Et si on rentrait au bled en train ? », entre souvenirs et transmission, un guide-récit pour voyager autrement de la journaliste et autrice Nassira El Moaddem.
Les retours estivaux au bled approchent. Ils font partis des rites traditionnels pour les familles en exil …, qu’est ce qui vous a tenté dans la proposition du retour au bled en train?
Je suis une passionnée et une habituée du train. En 2022, après la crise sanitaire et la réouverture des frontières, les prix de l’avion, que nous prenions pour aller au Maroc tous les étés, étaient très élevés. Je me suis alors dit : »et si on tentait le train pour rentrer au bled ? » C’est ce qu’on a fait et depuis 2022, on rentre chaque été en train en famille, mon mari et nos trois enfants.
Quels sont vos souvenirs de ces grands retours estivaux vers le Maroc ?
Ils sont empreints de beaucoup de nostalgie même si je me souviens que ce n’était pas une partie de plaisir. Mais comme souvent, on ne retient que le meilleur. J’en garde les plats qu’on préparait la veille avec ma mère pour les repas qu’on mangerait sur la route, la préparation de la voiture notamment les nombreux bagages à caser, l’excitation d’avant départ avec mes frères et sœurs, la chaleur dans la voiture, les taureaux sur la route, les arrêts aux station services espagnoles pour se reposer un peu, l’arrivée au port tant attendue, le bien fou de la brise marine, l’horizon marocain à l’approche de Tanger et l’arrivée pleine d’émotion chez la famille Tellement ds souvenirs qui nous ont façonnés.
Ces parcours seront-ils encore possibles pour les prochaines générations nées en exil?
Je pense qu’ils ne s’arrêteront jamais. Peut-être que certains s’y rendront moins mais je suis persuadée que ces voyages continueront car ils sont une partie de nous-mêmes et que nous avons besoin de nous reconnecter à ce qui constitue une partie de nos identités. La question qui se pose désormais c’est de quelle manière nous y rendre alors que le réchauffement climatique n’a jamais été aussi présent de manière concrète dans nos vies. Voyager en train jusqu’au Maroc c’est aussi une manière d’y répondre.
Quels sont les enjeux actuels à renouveler les mobilités alternatives au voyage low cost pour les retours au bled ?
D’abord, je crois beaucoup a la valeur de l’exemple, au fait de montrer que c’est possible. Depuis 2022 et notre premier voyage au bled en train, beaucoup de personnes m’ont dit qu’elles n’avaient jamais pensé a ce mode de transport. Et moi non plus avant 2022. Ça m’a effleurée l’esprit mais sans plus. C’est dire à quel point nous sommes figés dans des habitudes. Pourtant, de nombreuses familles voyageaient déjà en train vers le bled quand nous, nous voyagions en voiture, même moi petite alors que je ne m’en souvenais plus ! J’en parle dans le livre.

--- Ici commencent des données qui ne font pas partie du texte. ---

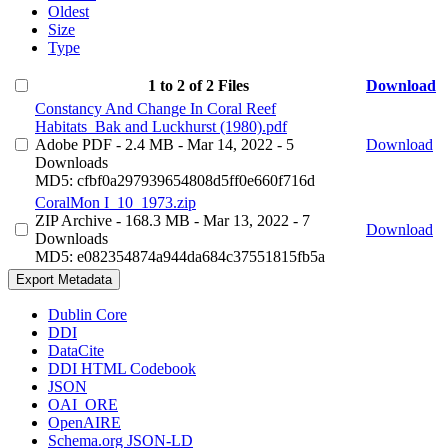
Oldest
Size
Type
1 to 2 of 2 Files
Download
Constancy And Change In Coral Reef
Habitats_Bak and Luckhurst (1980).pdf
Adobe PDF
- 2.4 MB
- Mar 14, 2022
- 5
Download
Downloads
MD5: cfbf0a297939654808d5ff0e660f716d
CoralMon I_10_1973.zip
ZIP Archive
- 168.3 MB
- Mar 13, 2022
- 7
Download
Downloads
MD5: e082354874a944da684c37551815fb5a
Export Metadata
Dublin Core
DDI
DataCite
DDI HTML Codebook
JSON
OAI_ORE
OpenAIRE
Schema.org JSON-LD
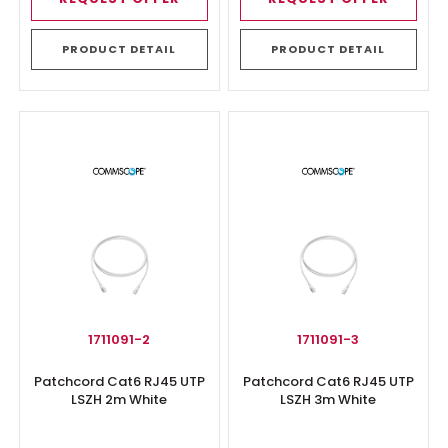
PRODUCT DETAIL
PRODUCT DETAIL
1711091-2
1711091-3
Patchcord Cat6 RJ45 UTP
Patchcord Cat6 RJ45 UTP
LSZH 2m White
LSZH 3m White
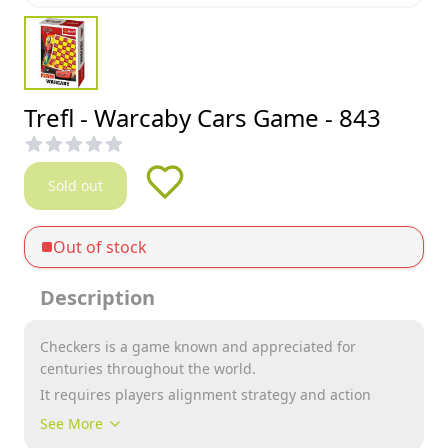
Trefl - Warcaby Cars Game - 843
Sold out
Out of stock
Description
Checkers is a game known and appreciated for
centuries throughout the world.
It requires players alignment strategy and action
plan, and thereby stimulates the thinking process and
See More
improve mental performance.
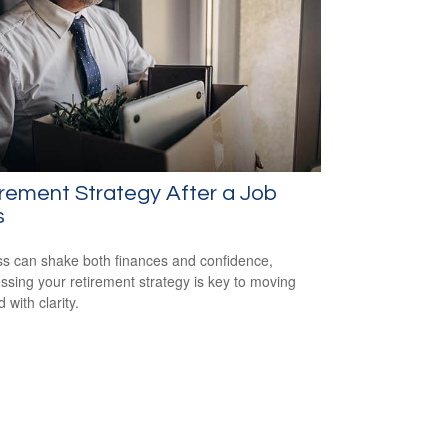
rement Strategy After a Job
s
ss can shake both finances and confidence,
ssing your retirement strategy is key to moving
 with clarity.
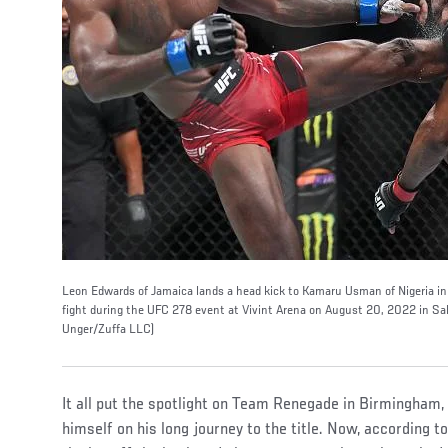
Leon Edwards of Jamaica lands a head kick to Kamaru Usman of Nigeria i
fight during the UFC 278 event at Vivint Arena on August 20, 2022 in Sal
Unger/Zuffa LLC)
It all put the spotlight on Team Renegade in Birmingha
himself on his long journey to the title. Now, according t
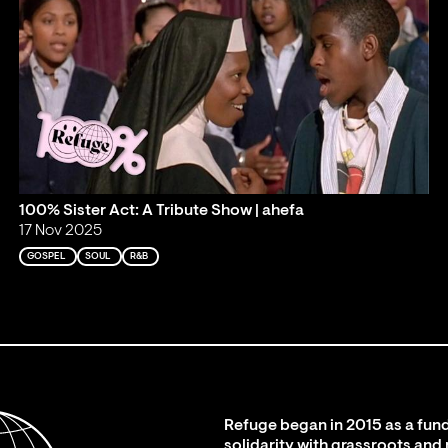
100% Sister Act: A Tribute Show | ahefa
17 Nov 2025
GOSPEL
SOUL
R&B
Refuge began in 2015 as a fund
solidarity with grassroots and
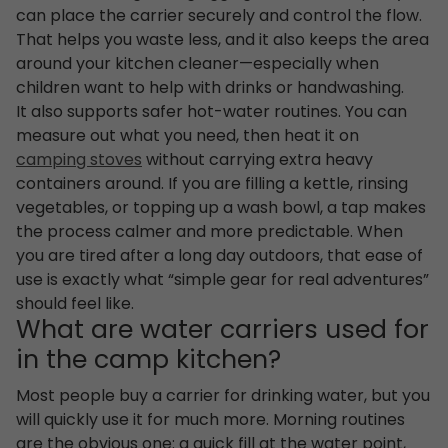
can place the carrier securely and control the flow.
That helps you waste less, and it also keeps the area
around your kitchen cleaner—especially when
children want to help with drinks or handwashing.
It also supports safer hot-water routines. You can
measure out what you need, then heat it on
camping stoves
without carrying extra heavy
containers around. If you are filling a kettle, rinsing
vegetables, or topping up a wash bowl, a tap makes
the process calmer and more predictable. When
you are tired after a long day outdoors, that ease of
use is exactly what “simple gear for real adventures”
should feel like.
What are water carriers used for
in the camp kitchen?
Most people buy a carrier for drinking water, but you
will quickly use it for much more. Morning routines
are the obvious one: a quick fill at the water point,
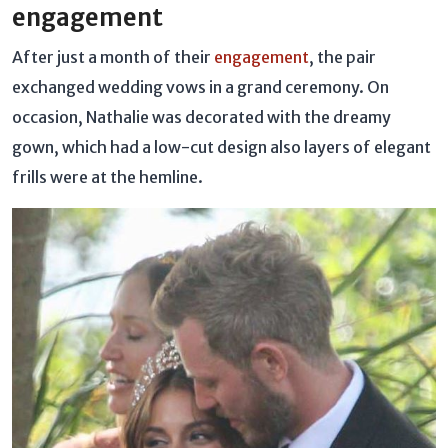
engagement
After just a month of their
engagement
, the pair
exchanged wedding vows in a grand ceremony. On
occasion, Nathalie was decorated with the dreamy
gown, which had a low-cut design also layers of elegant
frills were at the hemline.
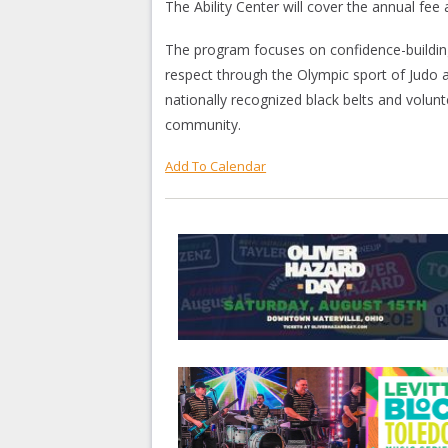
The Ability Center will cover the annual fee 
The program focuses on confidence-building,
respect through the Olympic sport of Judo an
nationally recognized black belts and volunt
community.
Add To Calendar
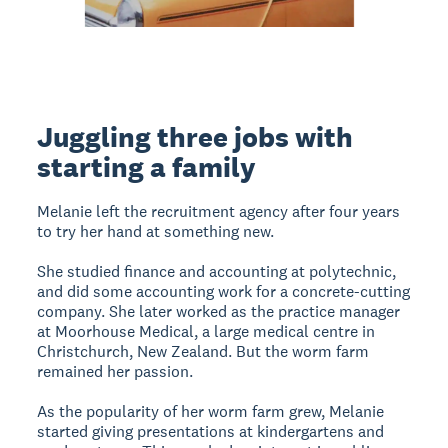
Juggling three jobs with
starting a family
Melanie left the recruitment agency after four years
to try her hand at something new.
She studied finance and accounting at polytechnic,
and did some accounting work for a concrete-cutting
company. She later worked as the practice manager
at Moorhouse Medical, a large medical centre in
Christchurch, New Zealand. But the worm farm
remained her passion.
As the popularity of her worm farm grew, Melanie
started giving presentations at kindergartens and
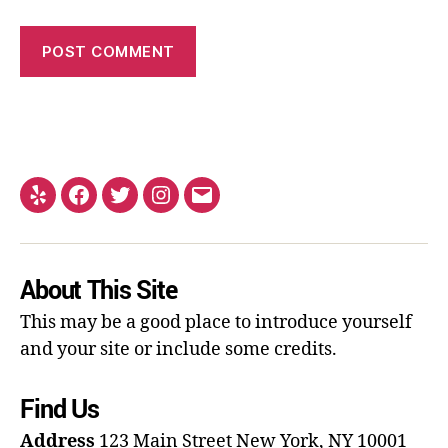
About This Site
This may be a good place to introduce yourself
and your site or include some credits.
Find Us
Address
123 Main Street
New York, NY 10001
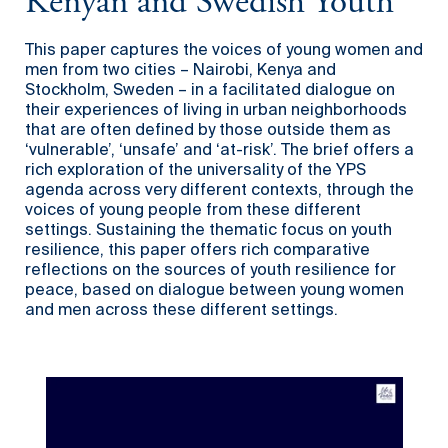
Kenyan and Swedish Youth
This paper captures the voices of young women and
men from two cities – Nairobi, Kenya and
Stockholm, Sweden – in a facilitated dialogue on
their experiences of living in urban neighborhoods
that are often defined by those outside them as
‘vulnerable’, ‘unsafe’ and ‘at-risk’. The brief offers a
rich exploration of the universality of the YPS
agenda across very different contexts, through the
voices of young people from these different
settings. Sustaining the thematic focus on youth
resilience, this paper offers rich comparative
reflections on the sources of youth resilience for
peace, based on dialogue between young women
and men across these different settings.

C’est aussi pour ça que j’ai voulu faire ce guide-récit, pour montrer par l’exemple que c’est possible même avec trois enfants, que certes ça demande de l’organisation mais que c’est faisable mais surtout que c’est un voyage qui permet de prendre son temps, de contempler les paysages, de se reconnecter à la nature, de réfléchir à l’impact du réchauffement climatique sur les territoires qu’on traverse.
Je pense qu’on doit accepter, quand c’est possible, de voyager autrement.
Faire un Paris-Marrakech à 50 euros en compagnie aérienne low cost, ça n’a pas de coût direct pour celui qui achète qui a l’impression de faire une bonne affaire mais ça a un coût environnemental et social collectif destructeur ici et au Maroc.
Nous devons affronter ce problème en face.
Prendre le temps ….. re découvrir le paysage, l’hospitalité, les conditions du voyage, décélérer…
Oui c’est l’avantage du train. Le temps ! Ce n’est pas une contrainte pour moi au contraire. C’est une forme de liberté ! Celle de me laisser porter dans le train, celle d’avoir le loisir de contempler, celle de pouvoir échanger avec mes enfants. Ce livre c’est aussi une question de transmission : transmettre les conséquences de l’activité humaine sur notre environnement, transmette notre histoire de l’immigration et faire en sorte qu’on se la réapproprie à notre manière.
Quelle est la réception du livre ?
Très bon pour l’instant. Il y a, je le sens, le besoin de ne plus se faire confisquer nos récits liés à l’immigration par l’extrême droite. Ce livre s’inscrit complètement dans cette démarche. Et de montrer que ces voyages ce sont surtout des moments heureux où nous nous reconnectons à qui nous sommes.
Présentation du livre en présence de l’autrice, à la Librairie l’île aux mots le 16 mai à 18h30.
Rencontre proposée par Ancrages et Quai du Maroc.